Améliorer la compétitivité-coût en allégeant les charges sur les salaires peut faire partie de la solution. Mais cette option n’enverra pas forcément aux entreprises les bons signaux et n’entraînera pas nécessairement une baisse de leurs prix de vente ou une augmentation des embauches : des gains d’aubaine sont inévitables, et la plus grande aisance financière est susceptible de profiter aux actionnaires autant qu’aux clients ou aux salariés. Les allègements de cotisations sociales peuvent être ciblés, sur certains niveaux de rémunération, mais ils ne peuvent pas être sectoriels, ni conditionnels, au risque de violer les règles européennes de la concurrence.
Il convient également d’inciter et d’aider les entreprises françaises à moderniser leurs capacités d’offre. La nouvelle Banque publique d’investissement peut y contribuer, en finançant des projets prometteurs. Mais on peut également jouer sur la fiscalité des bénéfices des sociétés, notamment en recourant aux incitations à l’investissement et à la recherche que permettent les crédits d’impôt et règles d’amortissement : c’est un moyen de jouer plus directement sur les incitations des entreprises et de conditionner les soutiens publics à des comportements susceptibles d’améliorer leur compétitivité.
La fiscalité écologique, levier de compétitivité soutenable
Sur quels prélèvements basculer le coût de ces allègements au profit des entreprises ? Les discussions sur les mérites et inconvénients respectifs de la TVA et de la CSG abondent. Contentons-nous de rappeler ici que la TVA a été créée pour anticiper la baisse des protections tarifaires, à laquelle elle se substitue très efficacement sans discriminer sur le marché national entre produits nationaux et importations, mais en exonérant les exportations : une hausse de TVA ne diffère donc guère d’une dévaluation, avec des avantages et des inconvénients très similaires, notamment en ce qui concerne le caractère non coopératif au sein de la zone euro. Mais rappelons aussi (voir notre post de juillet 2012) que la consommation est aujourd’hui relativement moins taxée en France qu’il y a quelques années, et moins que chez nombre de nos partenaires européens.

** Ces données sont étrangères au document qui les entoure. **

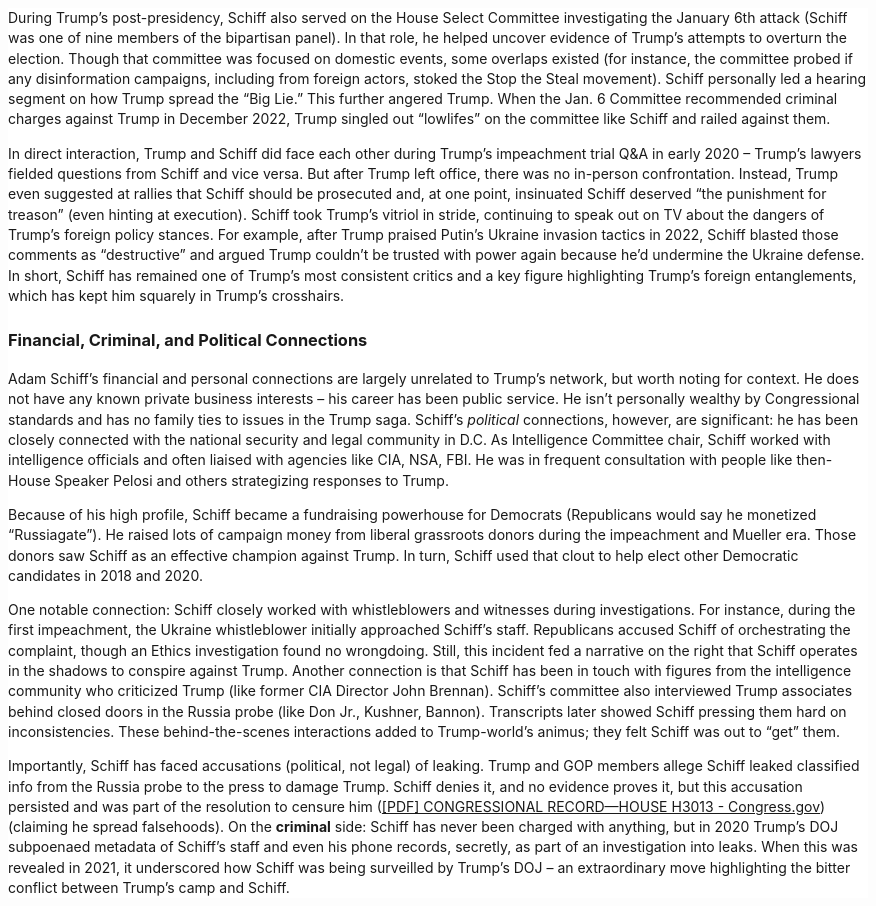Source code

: During Trump’s post-presidency, Schiff also served on the House Select Committee investigating the January 6th attack (Schiff was one of nine members of the bipartisan panel). In that role, he helped uncover evidence of Trump’s attempts to overturn the election. Though that committee was focused on domestic events, some overlaps existed (for instance, the committee probed if any disinformation campaigns, including from foreign actors, stoked the Stop the Steal movement). Schiff personally led a hearing segment on how Trump spread the “Big Lie.” This further angered Trump. When the Jan. 6 Committee recommended criminal charges against Trump in December 2022, Trump singled out “lowlifes” on the committee like Schiff and railed against them.

In direct interaction, Trump and Schiff did face each other during Trump’s impeachment trial Q&A in early 2020 – Trump’s lawyers fielded questions from Schiff and vice versa. But after Trump left office, there was no in-person confrontation. Instead, Trump even suggested at rallies that Schiff should be prosecuted and, at one point, insinuated Schiff deserved “the punishment for treason” (even hinting at execution). Schiff took Trump’s vitriol in stride, continuing to speak out on TV about the dangers of Trump’s foreign policy stances. For example, after Trump praised Putin’s Ukraine invasion tactics in 2022, Schiff blasted those comments as “destructive” and argued Trump couldn’t be trusted with power again because he’d undermine the Ukraine defense. In short, Schiff has remained one of Trump’s most consistent critics and a key figure highlighting Trump’s foreign entanglements, which has kept him squarely in Trump’s crosshairs.

### Financial, Criminal, and Political Connections 
Adam Schiff’s financial and personal connections are largely unrelated to Trump’s network, but worth noting for context. He does not have any known private business interests – his career has been public service. He isn’t personally wealthy by Congressional standards and has no family ties to issues in the Trump saga. Schiff’s *political* connections, however, are significant: he has been closely connected with the national security and legal community in D.C. As Intelligence Committee chair, Schiff worked with intelligence officials and often liaised with agencies like CIA, NSA, FBI. He was in frequent consultation with people like then-House Speaker Pelosi and others strategizing responses to Trump. 

Because of his high profile, Schiff became a fundraising powerhouse for Democrats (Republicans would say he monetized “Russiagate”). He raised lots of campaign money from liberal grassroots donors during the impeachment and Mueller era. Those donors saw Schiff as an effective champion against Trump. In turn, Schiff used that clout to help elect other Democratic candidates in 2018 and 2020. 

One notable connection: Schiff closely worked with whistleblowers and witnesses during investigations. For instance, during the first impeachment, the Ukraine whistleblower initially approached Schiff’s staff. Republicans accused Schiff of orchestrating the complaint, though an Ethics investigation found no wrongdoing. Still, this incident fed a narrative on the right that Schiff operates in the shadows to conspire against Trump. Another connection is that Schiff has been in touch with figures from the intelligence community who criticized Trump (like former CIA Director John Brennan). Schiff’s committee also interviewed Trump associates behind closed doors in the Russia probe (like Don Jr., Kushner, Bannon). Transcripts later showed Schiff pressing them hard on inconsistencies. These behind-the-scenes interactions added to Trump-world’s animus; they felt Schiff was out to “get” them.

Importantly, Schiff has faced accusations (political, not legal) of leaking. Trump and GOP members allege Schiff leaked classified info from the Russia probe to the press to damage Trump. Schiff denies it, and no evidence proves it, but this accusation persisted and was part of the resolution to censure him ([[PDF] CONGRESSIONAL RECORD—HOUSE H3013 - Congress.gov](https://www.congress.gov/118/crec/2023/06/21/169/108/CREC-2023-06-21-pt1-PgH3013.pdf#:~:text=%5BPDF%5D%20CONGRESSIONAL%20RECORD%E2%80%94HOUSE%20H3013%20,sold%20to%20the%20American%20people)) (claiming he spread falsehoods). On the **criminal** side: Schiff has never been charged with anything, but in 2020 Trump’s DOJ subpoenaed metadata of Schiff’s staff and even his phone records, secretly, as part of an investigation into leaks. When this was revealed in 2021, it underscored how Schiff was being surveilled by Trump’s DOJ – an extraordinary move highlighting the bitter conflict between Trump’s camp and Schiff.
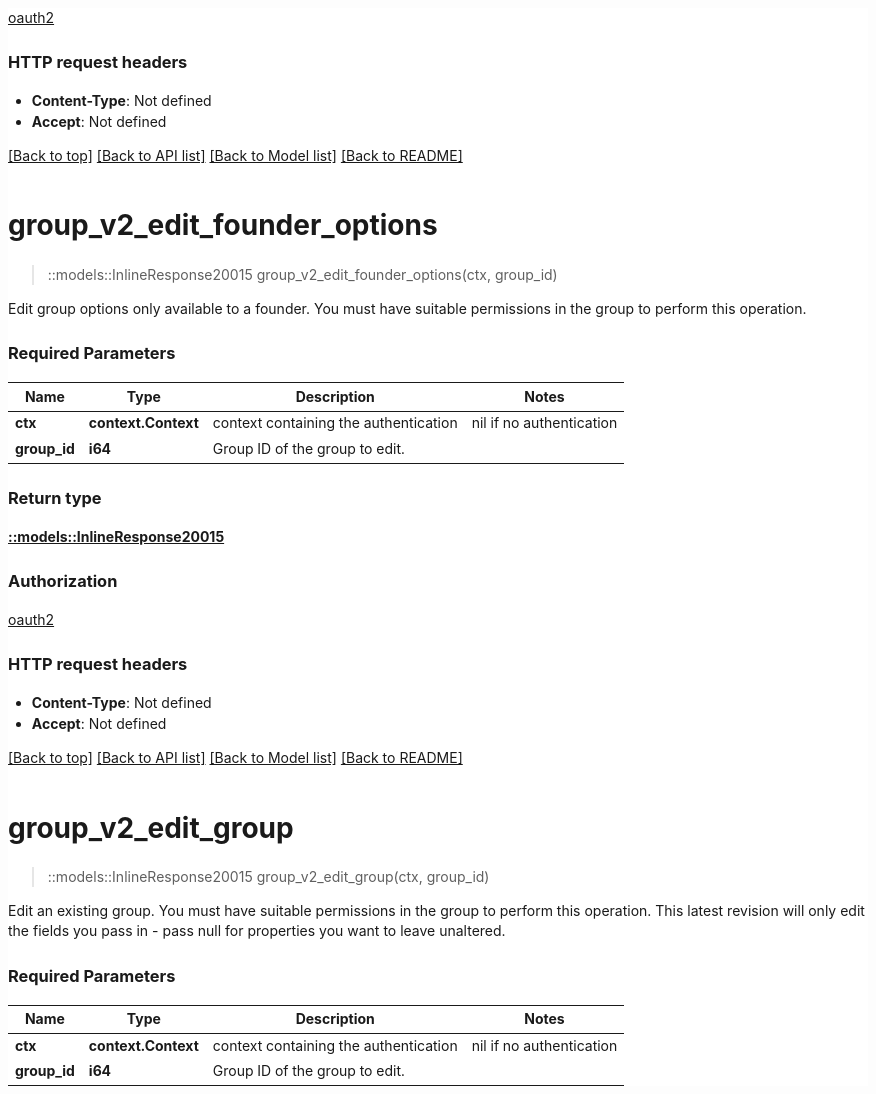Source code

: [oauth2](../README.md#oauth2)

### HTTP request headers

 - **Content-Type**: Not defined
 - **Accept**: Not defined

[[Back to top]](#) [[Back to API list]](../README.md#documentation-for-api-endpoints) [[Back to Model list]](../README.md#documentation-for-models) [[Back to README]](../README.md)

# **group_v2_edit_founder_options**
> ::models::InlineResponse20015 group_v2_edit_founder_options(ctx, group_id)


Edit group options only available to a founder. You must have suitable permissions in the group to perform this operation.

### Required Parameters

Name | Type | Description  | Notes
------------- | ------------- | ------------- | -------------
 **ctx** | **context.Context** | context containing the authentication | nil if no authentication
  **group_id** | **i64**| Group ID of the group to edit. | 

### Return type

[**::models::InlineResponse20015**](inline_response_200_15.md)

### Authorization

[oauth2](../README.md#oauth2)

### HTTP request headers

 - **Content-Type**: Not defined
 - **Accept**: Not defined

[[Back to top]](#) [[Back to API list]](../README.md#documentation-for-api-endpoints) [[Back to Model list]](../README.md#documentation-for-models) [[Back to README]](../README.md)

# **group_v2_edit_group**
> ::models::InlineResponse20015 group_v2_edit_group(ctx, group_id)


Edit an existing group. You must have suitable permissions in the group to perform this operation. This latest revision will only edit the fields you pass in - pass null for properties you want to leave unaltered.

### Required Parameters

Name | Type | Description  | Notes
------------- | ------------- | ------------- | -------------
 **ctx** | **context.Context** | context containing the authentication | nil if no authentication
  **group_id** | **i64**| Group ID of the group to edit. | 
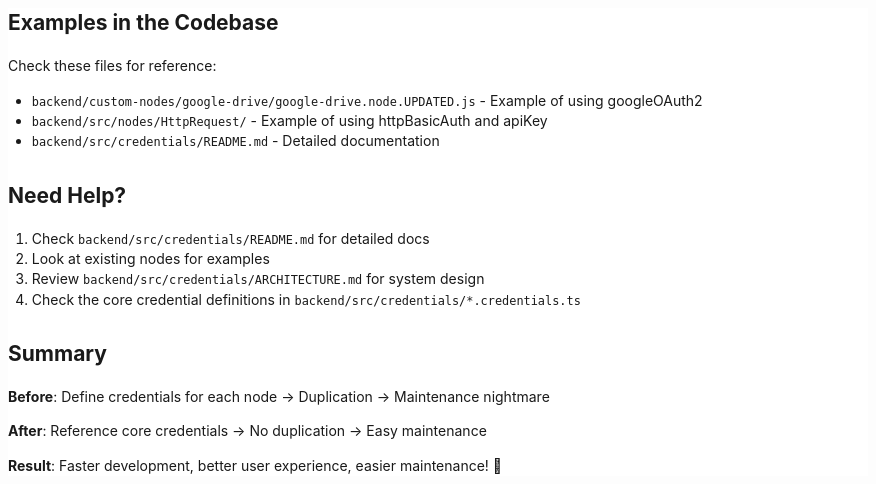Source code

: ## Examples in the Codebase

Check these files for reference:

- `backend/custom-nodes/google-drive/google-drive.node.UPDATED.js` - Example of using googleOAuth2
- `backend/src/nodes/HttpRequest/` - Example of using httpBasicAuth and apiKey
- `backend/src/credentials/README.md` - Detailed documentation

## Need Help?

1. Check `backend/src/credentials/README.md` for detailed docs
2. Look at existing nodes for examples
3. Review `backend/src/credentials/ARCHITECTURE.md` for system design
4. Check the core credential definitions in `backend/src/credentials/*.credentials.ts`

## Summary

**Before**: Define credentials for each node → Duplication → Maintenance nightmare

**After**: Reference core credentials → No duplication → Easy maintenance

**Result**: Faster development, better user experience, easier maintenance! 🚀

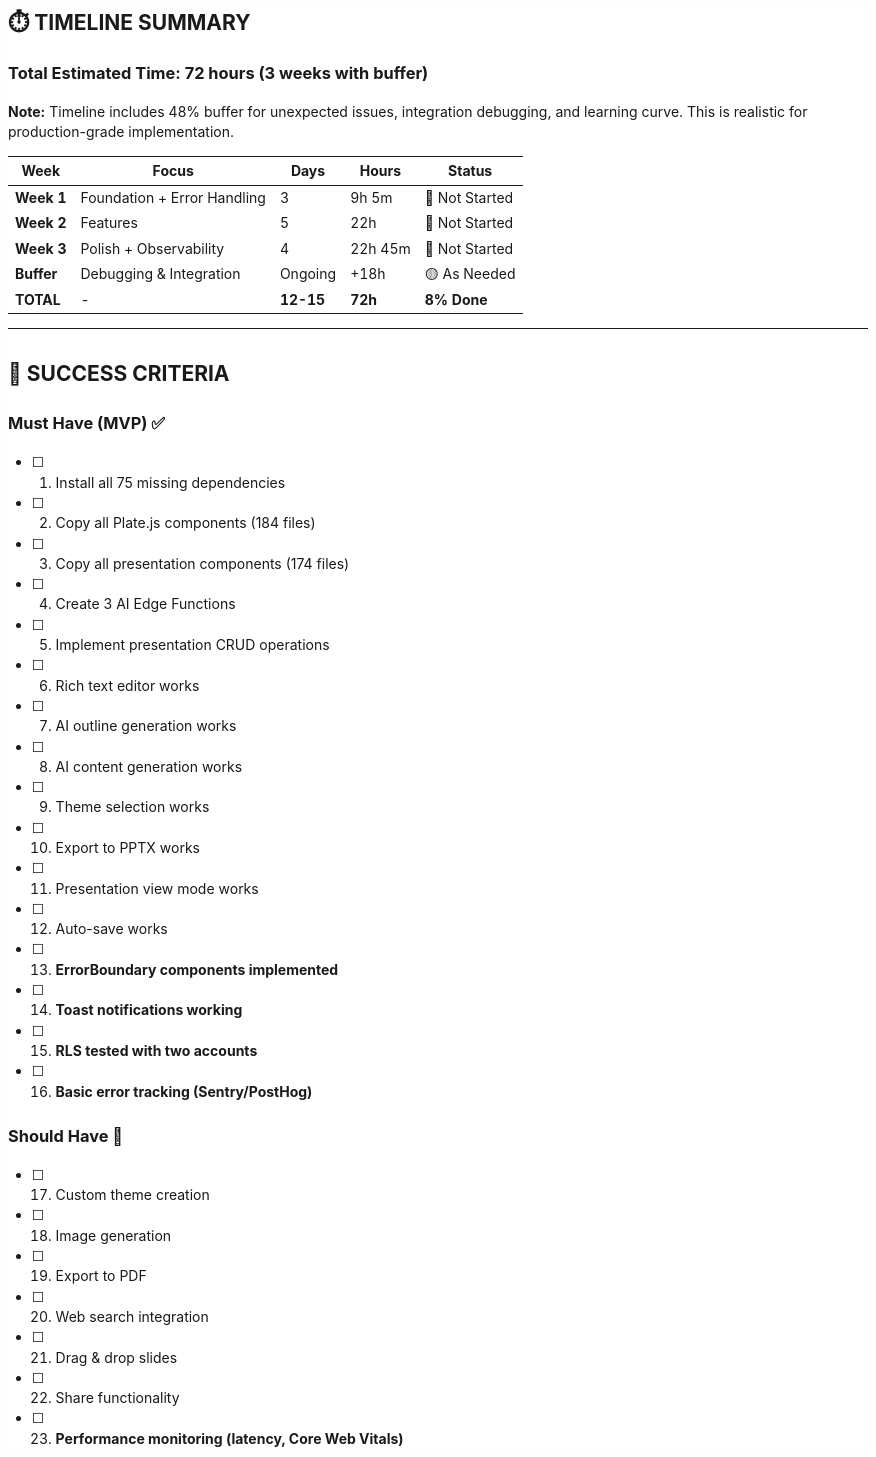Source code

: 
## ⏱️ TIMELINE SUMMARY

### Total Estimated Time: **72 hours (3 weeks with buffer)**

**Note:** Timeline includes 48% buffer for unexpected issues, integration debugging, and learning curve. This is realistic for production-grade implementation.

| Week | Focus | Days | Hours | Status |
|------|-------|------|-------|--------|
| **Week 1** | Foundation + Error Handling | 3 | 9h 5m | 🔴 Not Started |
| **Week 2** | Features | 5 | 22h | 🔴 Not Started |
| **Week 3** | Polish + Observability | 4 | 22h 45m | 🔴 Not Started |
| **Buffer** | Debugging & Integration | Ongoing | +18h | 🟡 As Needed |
| **TOTAL** | - | **12-15** | **72h** | **8% Done** |

---

## 🎯 SUCCESS CRITERIA

### Must Have (MVP) ✅

- [ ] 1. Install all 75 missing dependencies
- [ ] 2. Copy all Plate.js components (184 files)
- [ ] 3. Copy all presentation components (174 files)
- [ ] 4. Create 3 AI Edge Functions
- [ ] 5. Implement presentation CRUD operations
- [ ] 6. Rich text editor works
- [ ] 7. AI outline generation works
- [ ] 8. AI content generation works
- [ ] 9. Theme selection works
- [ ] 10. Export to PPTX works
- [ ] 11. Presentation view mode works
- [ ] 12. Auto-save works
- [ ] 13. **ErrorBoundary components implemented**
- [ ] 14. **Toast notifications working**
- [ ] 15. **RLS tested with two accounts**
- [ ] 16. **Basic error tracking (Sentry/PostHog)**

### Should Have 🎯

- [ ] 17. Custom theme creation
- [ ] 18. Image generation
- [ ] 19. Export to PDF
- [ ] 20. Web search integration
- [ ] 21. Drag & drop slides
- [ ] 22. Share functionality
- [ ] 23. **Performance monitoring (latency, Core Web Vitals)**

Recourir à une véritable fiscalité écologique aurait, au regard des autres options de financement des allègements, le grand avantage de favoriser les secteurs les moins polluants et les moins dépendants des énergies fossiles – amoindrissant du même coup nos problèmes de soldes extérieurs, pour partie imputables à nos importations d’énergie – et de mettre en place les bonnes incitations de prix et de coûts, tant pour les entreprises que pour les consommateurs. En particulier, engager sérieusement la transition énergétique suppose que l’on institue une fiscalité carbone ambitieuse, mieux conçue que celle qui, en 2009, a fait l’objet d’une censure du Conseil constitutionnel. Sa création, et son entrée en vigueur progressive, doivent être accompagnées d’une réforme des prélèvements directs sur les revenus des ménages et des principales allocations sous conditions de ressources, pour éviter les « usines à gaz » de compensation (cf. l’article dans l’ouvrage « Réforme fiscale », avril 2012).
Un « choc de compétitivité » donc, mais surtout un « pacte de compétitivité soutenable », qui incite les entreprises française à s’engager sur les bons sentiers, ceux des choix d’avenir.
[1] Voir notamment le post du 20 juillet 2012.